手嶋兼輔『ギリシア文明とはなにか』

 講談社選書メチエの一冊として、2010年8月に刊行されました。著者は後書きにて、「学問の最前線からは遠ざかり、専門家たちの常識にも疎い私には、とんだ見当違いや自分勝手な思い込みに陥っている点、恐らく多々あろう」と述べており、この点に不安はあるのですが、狭義の古代ギリシア史ではなく、対象としているのが地理的・時間的に広範で、壮大な見通しが提示されているということもあって、専門家ではない私はひじょうに面白く読み進めました。私のように、古代ギリシア史に関心はあるものの、それほど詳しいというわけではない、という人にはとくにお勧めです。

 現在の高校の世界史教科書ではどう扱われているのか、よく知りませんが、おそらくは学校教育などを通じて現代の日本でも根強く浸透しているであろう、ギリシアをヨーロッパと位置づけ、エジプト・メソポタミア・ペルシアといったギリシアよりも東方の世界と対照的であることを強調し、ヨーロッパ文化の直系の源流として古代ギリシアを想定するような、「ギリシア・ヨーロッパ正統史観」とも言うべき歴史認識を克服するにあたって、本書は有用なのではないか、と思います。ただ、古代ギリシア史に関心のある人の多くにとっては、本書の提示する大きな枠組みは目新しいものではないでしょう。

 本書の特徴は、古代ギリシア史を西方世界、つまりヨーロッパよりも、エジプト・メソポタミア・ペルシアといった東方世界と結びつけて認識することにあります。もちろん、東方世界とはいっても、ギリシアとの結びつきの強弱はさまざまで、アレクサンドロス大王による征服事業と、考古学的に確認できるギリシア文化の遺構はあるにしても、けっきょくのところギリシア人は東方世界内陸部に大きな影響力を残したとは言い難く、おもにエジプトやレヴァントといった東地中海へ進出していくことになります。

 こうして東地中海に一体的なギリシア語文化圏が成立し、それはラテン語文化圏の西地中海とは異なる文化圏でした。地中海はローマ帝国により政治的には統一されますが、文化圏が統一されることはなく、ローマ帝国の東西分裂もこうした背景があったのではないか、と指摘されています。また、起源前5世紀~4世紀にかけての、いわゆる古典期における学芸での華々しい成果はあるものの、古代ギリシアは、同時代のエジプト・メソポタミア・ペルシアといった東方世界と比較して、富と文化の蓄積が大きく劣っていたということも強調されており、「貧しく後進的な」ギリシア世界と「豊かで先進的な」東方世界という構図が提示されています。

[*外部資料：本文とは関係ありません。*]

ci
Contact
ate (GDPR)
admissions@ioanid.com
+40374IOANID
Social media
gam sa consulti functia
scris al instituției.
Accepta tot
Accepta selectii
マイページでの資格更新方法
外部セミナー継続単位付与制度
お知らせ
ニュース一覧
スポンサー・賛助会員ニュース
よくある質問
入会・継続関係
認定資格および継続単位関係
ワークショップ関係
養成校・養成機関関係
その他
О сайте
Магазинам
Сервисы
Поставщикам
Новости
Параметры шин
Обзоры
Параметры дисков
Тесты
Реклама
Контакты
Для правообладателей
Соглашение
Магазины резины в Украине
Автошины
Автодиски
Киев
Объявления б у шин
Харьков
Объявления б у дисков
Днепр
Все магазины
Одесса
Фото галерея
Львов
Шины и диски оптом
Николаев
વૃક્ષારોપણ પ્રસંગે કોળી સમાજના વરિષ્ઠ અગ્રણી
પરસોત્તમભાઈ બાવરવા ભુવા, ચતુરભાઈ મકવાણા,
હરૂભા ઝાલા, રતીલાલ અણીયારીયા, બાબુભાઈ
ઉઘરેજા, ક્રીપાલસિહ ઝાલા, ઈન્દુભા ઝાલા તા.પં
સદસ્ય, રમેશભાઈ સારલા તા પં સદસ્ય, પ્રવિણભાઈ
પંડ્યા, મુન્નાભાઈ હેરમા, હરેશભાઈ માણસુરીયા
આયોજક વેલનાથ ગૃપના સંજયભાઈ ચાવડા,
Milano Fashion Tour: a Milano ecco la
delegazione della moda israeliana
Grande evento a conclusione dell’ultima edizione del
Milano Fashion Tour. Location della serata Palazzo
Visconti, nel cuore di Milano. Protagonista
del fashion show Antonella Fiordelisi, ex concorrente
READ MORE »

 近代以降のヨーロッパにおいて強調された、輝かしい先進的文化圏としての古代ギリシアという枠組みは、ギリシア世界とローマ帝国との接触にその源流が認められます。ギリシア世界と比較して「後進的」だったローマ帝国には、ギリシア世界との直接的な接触にともないギリシア文化への憧憬が生じますが、それは、ローマ帝国の支配下に置かれつつある惨めな現実のギリシア世界にたいしてではなく、古典期のギリシア世界にたいしてでした。このローマ人の古典期への憧憬は、ギリシア人の古典期にたいする理想化を押し進め、それが近代以降のヨーロッパの歴史認識にもつながる、ギリシア優位の言説を生じました。

 そうした言説はギリシア本土が発信地となっていくのですが、その前提として、東地中海に成立したギリシア語文化圏において、東方世界との融合が進み発展したエジプトやレヴァントとは異なり、ギリシア本土が停滞していた、という事情があります。現実のギリシア世界と古典期との乖離は、近代ヨーロッパのことだけではなく、起源前2世紀においても生じていた、というわけです。しかし、近代ヨーロッパと、日本などその影響を強く受けた他の地域においては、古典期と現実のギリシアとを結びつけるような歴史認識が主流になっていきます。

 東方世界と融合し発展していった「新世界」のギリシアと、停滞する「旧世界」のギリシアという構図は、アレクサンドロス大王の治世においてすでに見られます。現実の統治も考慮して「先進的な」東方世界の要素を取り込んでいこうとするアレクサンドロス大王にたいして、その配下の将兵の多くは、ギリシア的世界観から抜け出すことはなく、両者の間に緊張した関係をもたらした要因となりました。これは、偉大な学者でありながら、けっきょくはギリシア的世界観を脱することはなかった、アレクサンドロス大王の師であるアリストテレスと、アレクサンドロス大王との確執の背景とも考えられます。